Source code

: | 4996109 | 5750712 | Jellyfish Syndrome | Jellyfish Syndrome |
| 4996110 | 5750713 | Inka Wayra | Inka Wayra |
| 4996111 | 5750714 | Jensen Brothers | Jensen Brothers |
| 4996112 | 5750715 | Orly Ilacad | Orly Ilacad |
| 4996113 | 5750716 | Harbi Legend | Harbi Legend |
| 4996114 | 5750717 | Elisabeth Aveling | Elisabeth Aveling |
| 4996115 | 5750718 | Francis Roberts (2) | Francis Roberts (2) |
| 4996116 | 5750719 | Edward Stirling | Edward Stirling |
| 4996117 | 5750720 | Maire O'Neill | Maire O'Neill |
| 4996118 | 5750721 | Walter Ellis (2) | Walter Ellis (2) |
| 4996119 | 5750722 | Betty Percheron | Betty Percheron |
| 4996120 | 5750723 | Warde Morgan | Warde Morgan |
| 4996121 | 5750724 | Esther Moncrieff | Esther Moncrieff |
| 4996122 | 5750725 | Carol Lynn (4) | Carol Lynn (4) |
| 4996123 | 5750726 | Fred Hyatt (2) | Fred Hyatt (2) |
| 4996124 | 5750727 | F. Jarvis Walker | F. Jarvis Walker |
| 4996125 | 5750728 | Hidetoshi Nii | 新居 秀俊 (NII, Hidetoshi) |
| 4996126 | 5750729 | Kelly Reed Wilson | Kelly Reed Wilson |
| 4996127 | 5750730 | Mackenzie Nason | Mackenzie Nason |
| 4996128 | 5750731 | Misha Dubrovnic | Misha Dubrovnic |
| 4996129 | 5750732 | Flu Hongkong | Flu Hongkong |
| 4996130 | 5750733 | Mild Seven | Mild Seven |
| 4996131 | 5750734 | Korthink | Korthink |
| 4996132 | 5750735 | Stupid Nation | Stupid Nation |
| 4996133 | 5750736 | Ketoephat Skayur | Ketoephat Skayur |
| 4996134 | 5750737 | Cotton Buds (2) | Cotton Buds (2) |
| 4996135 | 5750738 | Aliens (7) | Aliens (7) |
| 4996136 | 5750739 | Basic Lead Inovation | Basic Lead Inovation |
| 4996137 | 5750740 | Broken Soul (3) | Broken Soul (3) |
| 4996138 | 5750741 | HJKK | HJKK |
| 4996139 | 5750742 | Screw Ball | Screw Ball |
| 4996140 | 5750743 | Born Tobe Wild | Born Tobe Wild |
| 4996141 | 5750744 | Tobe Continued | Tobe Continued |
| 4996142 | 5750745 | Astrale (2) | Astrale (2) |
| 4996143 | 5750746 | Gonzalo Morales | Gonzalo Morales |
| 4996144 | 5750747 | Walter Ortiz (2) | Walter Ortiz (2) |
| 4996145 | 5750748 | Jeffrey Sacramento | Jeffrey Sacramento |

▶ DIRECTIONS FOR THIS TASK: Collect every line above that contains the string "Tobe". Case must match.

▶ SOLVED EXERCISE:
| 4996140 | 5750743 | Born Tobe Wild | Born Tobe Wild |
| 4996141 | 5750744 | Tobe Continued | Tobe Continued |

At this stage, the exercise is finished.